Moreover, the modest increase in voter participation among evangelicals is arguably due to the fact that they’ve become better educated and wealthier over time, not necessarily to mobilization.
JS: If it’s less about turnout, what about the idea that partisan loyalties have simply changed? You get a “God Gap” among party activists simply because evangelicals are now more loyal to the Republican Party, period. And ditto seculars and the Democratic Party.
RC: I do find that changes in party loyalty matter a great deal, but don’t forget that loyalty changes, while more impressive than turnout changes, are mostly dwarfed by demographic changes. It is true that evangelicals have become more loyal to the GOP over time, and this helps explain why they’re a larger fraction of Republican activists, but loyalty is one of several factors and not the most important one.

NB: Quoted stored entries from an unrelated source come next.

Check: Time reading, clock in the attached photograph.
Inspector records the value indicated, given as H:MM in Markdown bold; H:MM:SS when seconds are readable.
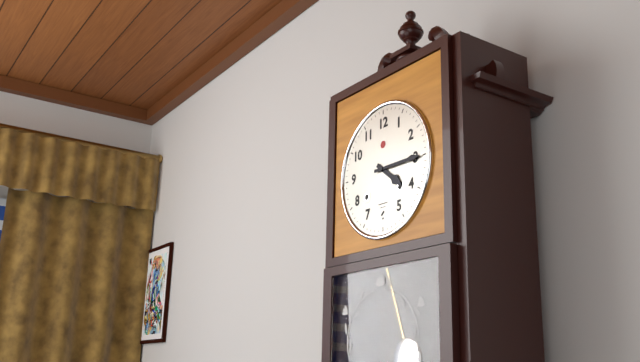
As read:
**4:15**
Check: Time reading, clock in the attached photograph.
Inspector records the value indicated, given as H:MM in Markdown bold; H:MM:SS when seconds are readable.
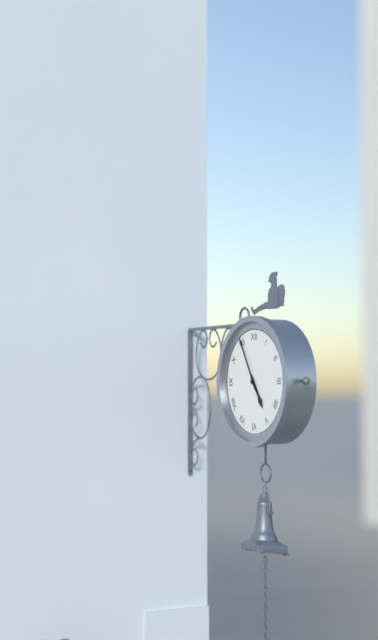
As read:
**4:55**
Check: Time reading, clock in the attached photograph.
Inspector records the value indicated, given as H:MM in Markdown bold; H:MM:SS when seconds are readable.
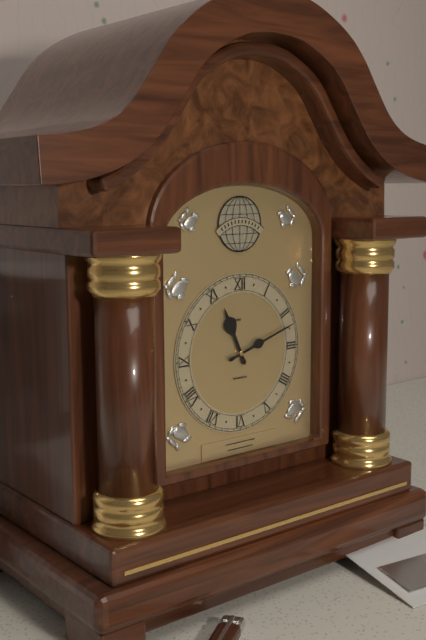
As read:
**11:12**
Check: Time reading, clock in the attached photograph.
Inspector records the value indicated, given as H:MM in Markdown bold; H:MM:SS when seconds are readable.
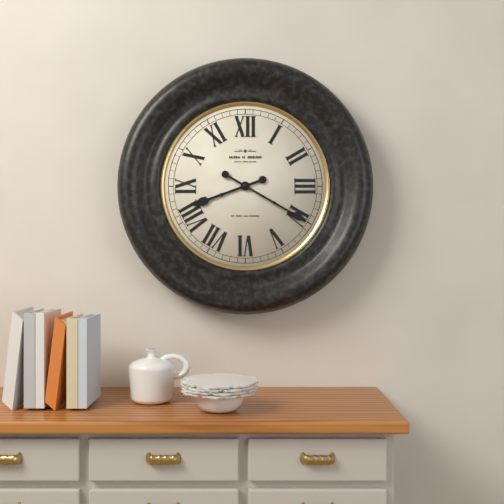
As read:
**8:20**
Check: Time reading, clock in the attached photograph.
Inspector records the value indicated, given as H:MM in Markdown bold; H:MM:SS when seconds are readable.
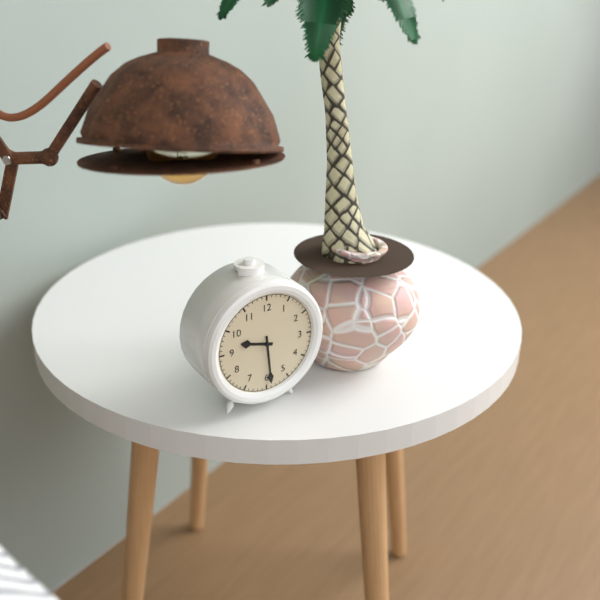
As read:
**9:29**
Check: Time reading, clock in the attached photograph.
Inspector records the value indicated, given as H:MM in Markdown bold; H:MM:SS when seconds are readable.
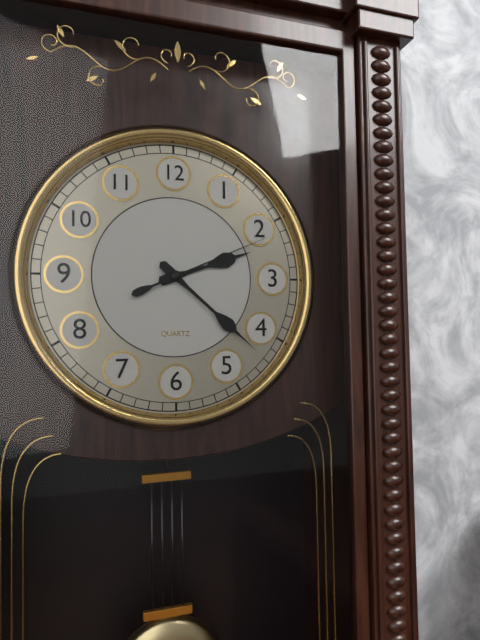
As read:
**2:22:11**
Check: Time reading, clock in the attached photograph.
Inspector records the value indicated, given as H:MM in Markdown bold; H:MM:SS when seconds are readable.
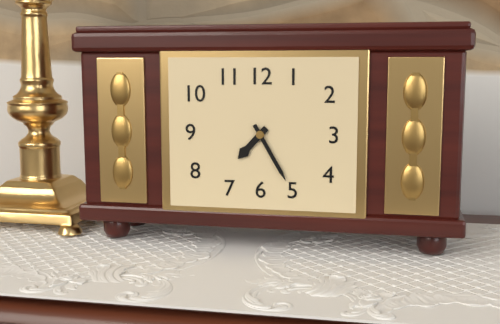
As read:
**7:25**
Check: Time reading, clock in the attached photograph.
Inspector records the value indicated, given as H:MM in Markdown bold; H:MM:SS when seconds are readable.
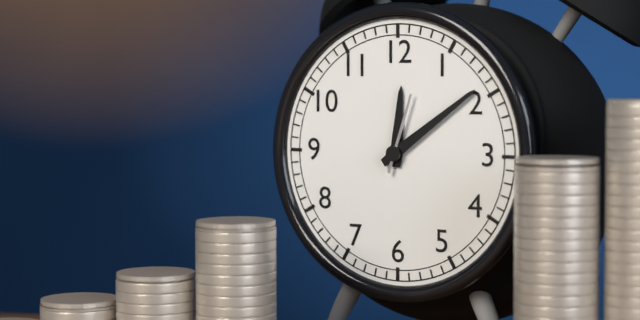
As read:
**12:09:03**
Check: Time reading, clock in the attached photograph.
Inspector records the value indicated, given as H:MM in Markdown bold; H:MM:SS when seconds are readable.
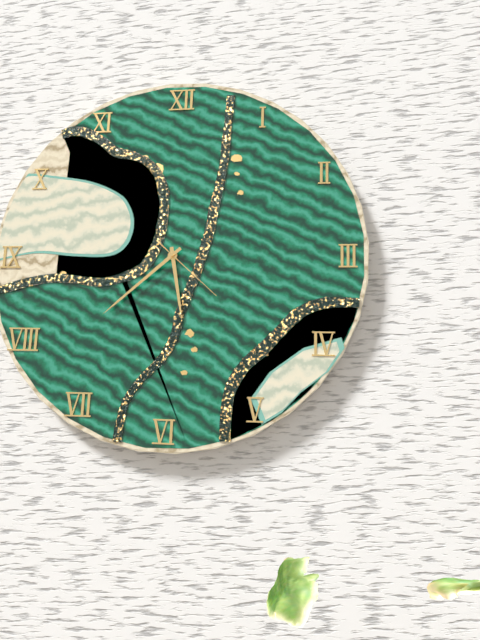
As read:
**5:38:22**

Also the Republican Party has always been dominated by religious people. It used to be that these religious people were mostly mainline Protestants, and now they’re mostly evangelical Protestants. A democratic trend among mainline Protestants is an important part of this change — even though such a trend runs counter to God Gap punditry.
And the evangelical trend is a bit more complicated than a God Gap as well. The Republican trend is concentrated among evangelicals in the South. Outside the South, evangelicals have actually trended slightly toward the Democratic Party.

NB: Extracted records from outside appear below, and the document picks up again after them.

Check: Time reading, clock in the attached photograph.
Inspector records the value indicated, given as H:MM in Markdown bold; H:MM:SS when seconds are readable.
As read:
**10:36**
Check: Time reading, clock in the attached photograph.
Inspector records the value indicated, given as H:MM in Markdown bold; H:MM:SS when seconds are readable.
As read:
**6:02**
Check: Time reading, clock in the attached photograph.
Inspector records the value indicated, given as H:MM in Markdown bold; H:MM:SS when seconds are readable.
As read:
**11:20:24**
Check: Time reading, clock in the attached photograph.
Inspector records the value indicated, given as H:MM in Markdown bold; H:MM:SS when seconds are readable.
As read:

In fact, most religious people that are not evangelical Protestants are actually trending Democratic. In recent elections, there are Democratic trends in every major religious tradition except for Evangelical Protestants. This isn’t really acknowledged by the usual “God Gap” story.

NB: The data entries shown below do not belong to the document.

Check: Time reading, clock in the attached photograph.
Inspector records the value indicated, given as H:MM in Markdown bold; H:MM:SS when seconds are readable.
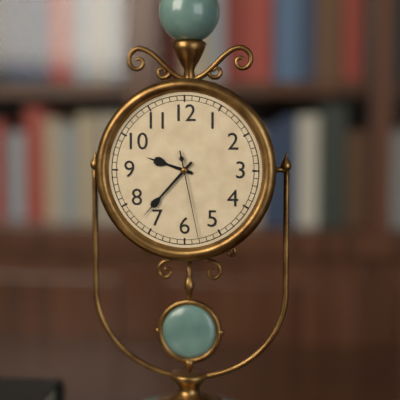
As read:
**9:37:28**
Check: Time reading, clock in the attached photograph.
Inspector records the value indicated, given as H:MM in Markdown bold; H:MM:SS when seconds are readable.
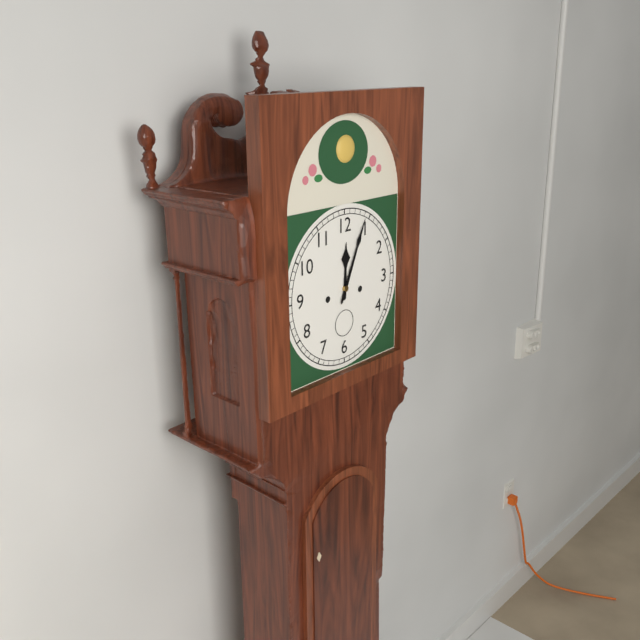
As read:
**12:04**
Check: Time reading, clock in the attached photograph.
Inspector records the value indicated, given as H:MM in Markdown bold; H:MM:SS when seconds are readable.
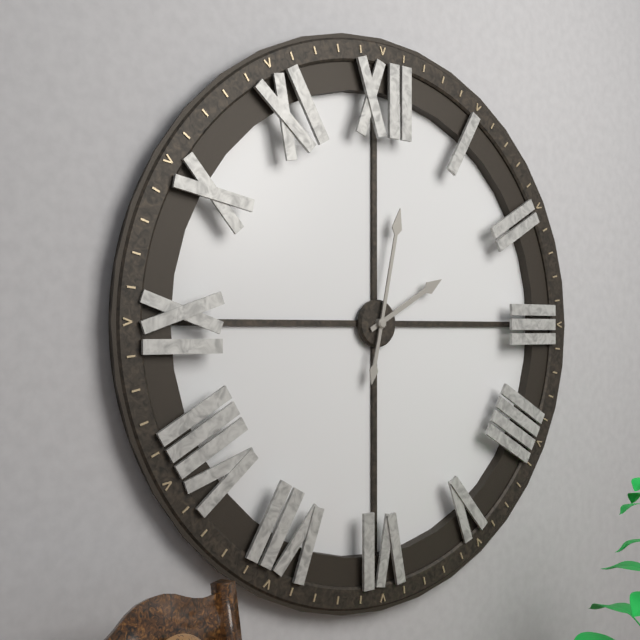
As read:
**2:02**
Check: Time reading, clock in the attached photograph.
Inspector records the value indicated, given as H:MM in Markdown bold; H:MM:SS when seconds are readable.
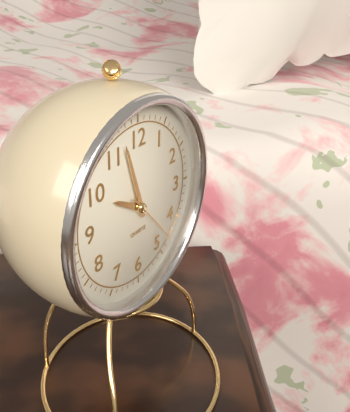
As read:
**9:57:23**
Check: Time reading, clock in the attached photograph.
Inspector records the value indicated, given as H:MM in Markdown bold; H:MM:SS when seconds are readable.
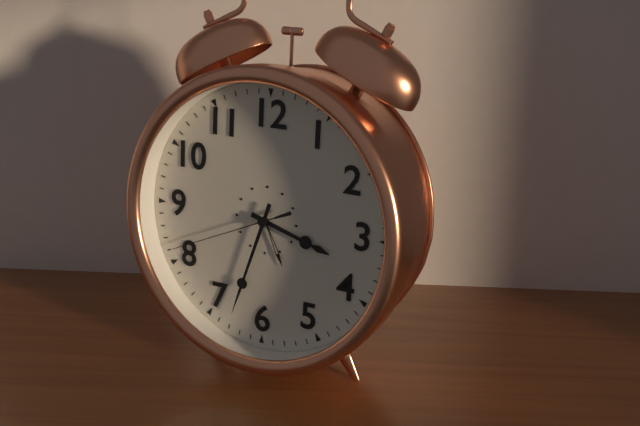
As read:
**3:33:41**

JS: You’re downplaying the role of mobilization somewhat, but you argue it still matters. But it matters in a surprising way, I think. Talk about your findings for the “Christian Left.”
RC: I downplay mobilization as a factor in the rise of evangelical Republican activists. There, it’s more about demographic growth and changing voter loyalty.
The Christian Left is different. Among Democratic members of the major religious traditions, rates of activism have increased sharply — as they have among seculars.
JS: But the increasing activism of the Christian Left and seculars isn’t a response to the rise of the Christian Right?
RC: That’s right. There hasn’t been any negative trend in their views of the Christian Right, and these views haven’t become more predictive of campaign activism.
Again the conventional wisdom is off the mark. The massive mobilization of evangelical Republican activists appears to be exaggerated, and rumors of the death of a political movement on the Christian Left appear inaccurate as well.
JS: One common notion is that the two parties’ activist bases are weird and unrepresentative because they’ve been “captured” by groups like Evangelicals and Seculars. You disagree with that. Why?
RC: Of course it’s true that activists are different than “ordinary” voters in well-established ways, but I find that they are no more different now than they were in the 1960s. Each party’s activist base resembles its voting base about as much as in the 1960s.
In other words, the Christian Right hasn’t hijacked the Republican Party by mobilizing a new breed of campaign activists. Nor do I find evidence that a backlash among Seculars led to outsized influence in the Democratic Party.
Ultimately, the conventional wisdom – to say nothing of a lot of political rhetoric and commentary – makes it seem as though only one party represents people of faith.
This is oversimplified. Yes, seculars have always voted for Democrats at higher rates than for Republicans. But the percent of seculars voting for Democrats isn’t much different than in the early 1960s. And there are also more Secular Republicans now than in the 1960s.
Moreover, among the activist bases, the trends that do exist—such as the growth of evangelical activists in the Republican Party, or secular activists in the Democratic Party mostly reflects broader trends in American society.
The “God Gap” is just a very misleading phrase when it comes to understanding how the parties represent people of faith.